* _TÂCHES À RÉALISER_:
a – Dans le texte sur les médias et la démocratie, quel philosophe Charles Hadji cite-t-il ?
b – Poursuivez le texte sur les médias et la démocratie à partir de l'endroit où il s'arrête.

* _TEXTE DONNÉ_:
:::

Au final, dans cette « affaire », mais comme dans tellement d'autres même anodines, les médias se sont comportés comme des enquêteurs de police judiciaires puis de fait en juges. La police n’a plus eu qu’a coudre l’ourlet du « vêtement » (la veste) et la justice à le repasser puis à l’exposer sur un cintre. Ainsi, la Démocratie ne sort pas grandie car la haine s’est montrée vive et tenace, continuant jusqu’à ce jour et sans doute ne disparaissant pas voire même étant entretenu par un duel de personnages. À juste titre Charles Hadji cite Spinoza : « Tout ce qui tend à réunir les hommes en société, en d’autres termes tout ce qui les fait vivre dans la concorde, est utile, et au contraire, tout ce qui introduit la discorde dans la cité est mauvais » (Éthique, IV, proposition 40).
Les citoyens, par manque de vigilance et d’engagement, se sont laissé voler leur vote en sacrifiant leur libre arbitre à l’intérêt médiatico-politicien de la même façon que les grenouilles sacrifient leur vie à l’intérêt de celui qui fait bouillir l’eau du bain, confirmant bien ce qu’écrivait la philosophe Simone Weil : « Le public se défie des journaux, mais sa défiance ne le protège pas ». Pour autant, sans la presse point de démocratie comme l’écrit Guy Bajoit[5] : « La presse écrite a toujours joué un rôle essentiel dans le fonctionnement de la démocratie. Mais aujourd’hui, la télévision vient renforcer prodigieusement ce rôle : comme la langue d’Esope, elle est la meilleure et la pire des choses. D’un côté, elle est le moyen par excellence de l’aliénation et de la séduction culturelle, elle vit des scandales qu’elle dénonce et dégoûte les citoyens de la politique ; de l'autre, elle est le meilleur canal de contrôle dont ils disposent et la plus sûre gardienne de la démocratie. »

:::

* _DONNÉES FOURNIES_:
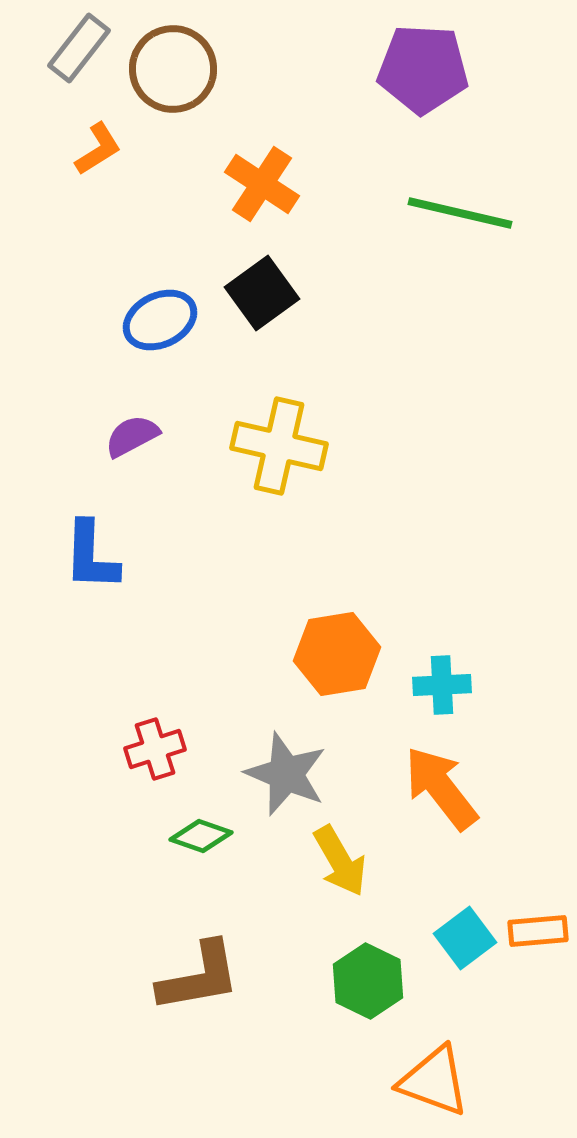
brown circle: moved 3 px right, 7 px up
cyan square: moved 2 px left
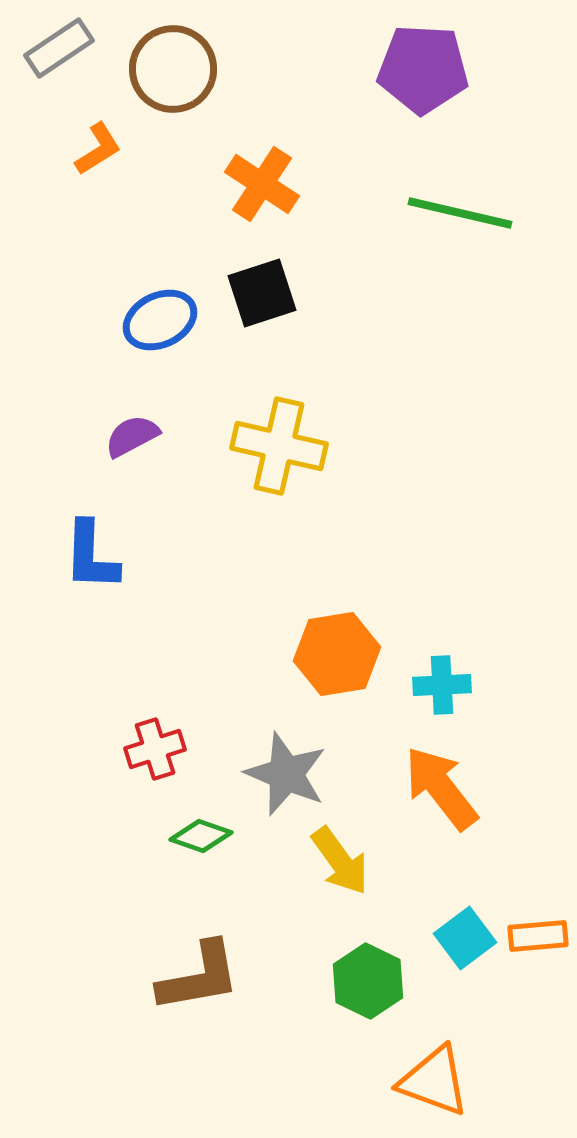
gray rectangle: moved 20 px left; rotated 18 degrees clockwise
black square: rotated 18 degrees clockwise
yellow arrow: rotated 6 degrees counterclockwise
orange rectangle: moved 5 px down
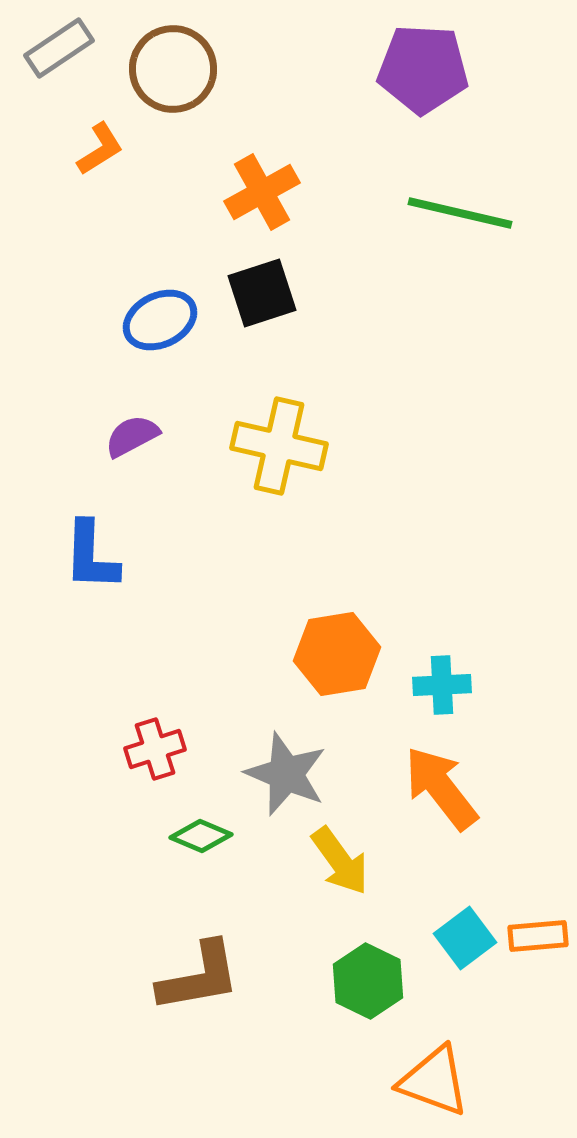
orange L-shape: moved 2 px right
orange cross: moved 8 px down; rotated 28 degrees clockwise
green diamond: rotated 4 degrees clockwise
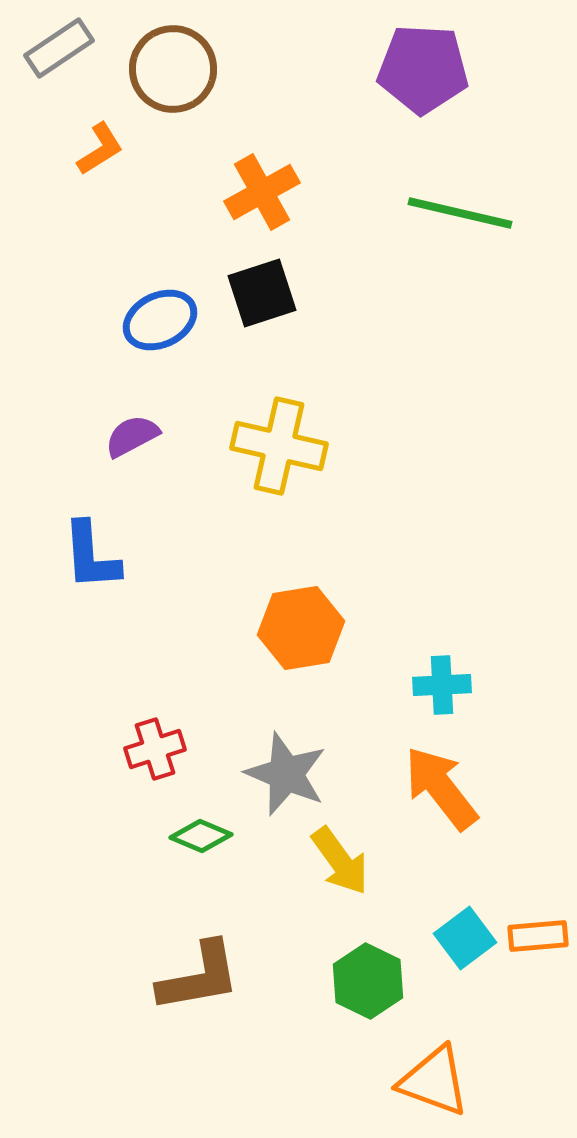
blue L-shape: rotated 6 degrees counterclockwise
orange hexagon: moved 36 px left, 26 px up
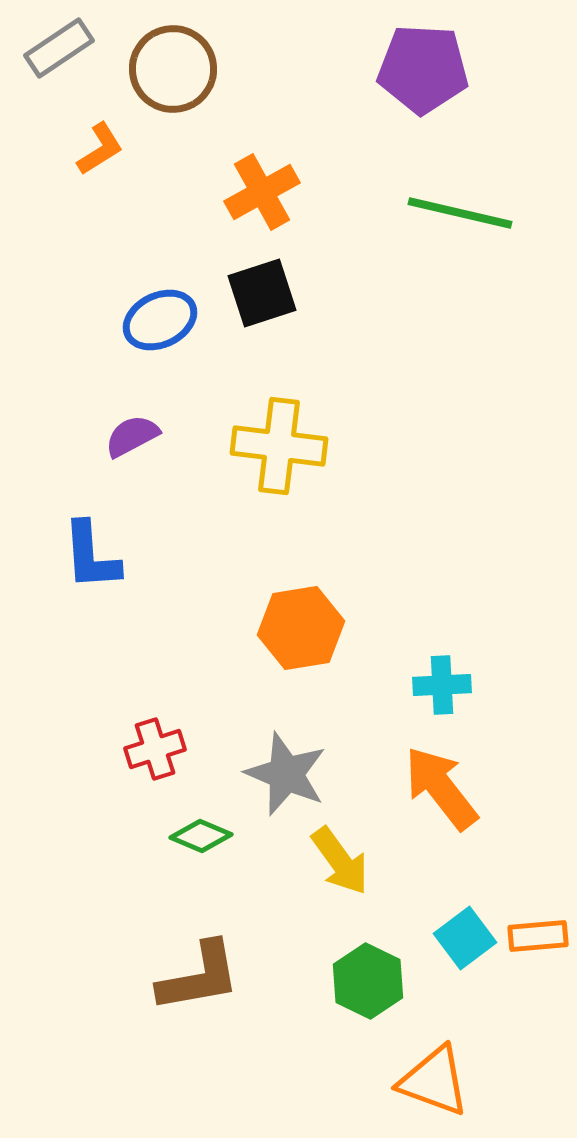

:::

* _RÉPONSES FOURNIES_:
a – Spinoza, dans l'Éthique (IV, proposition 40).

b –
Il reste aux citoyens à être autre et autrement que les grenouilles de l’histoire.
[1] Debord G., La société du spectacle, folio, 1967, 1992.
[2] Hadji Ch., Affaire Benalla : pour la démocratie, un été meurtrier, The Conversation, 23 août 2018 ; http://theconversation.com/affaire-benalla-pour-la-democratie-un-ete-meurtrier-101163
[3] Ibidem
[4] Fils de Saturne, Jupiter est le roi des dieux et des hommes et il correspond au Zeus des Grecs dont il a hérité des nombreuses légendes. Il figure dans la triade d'abord honorée sur le Quirinal, puis sur le Capitole, qui comprenait Jupiter, Junon son épouse et Minerve sa fille. https://mythologica.fr/rome/jupiter.htm .
[5] Bajoit G., Le changement social, Armand Colin 2003.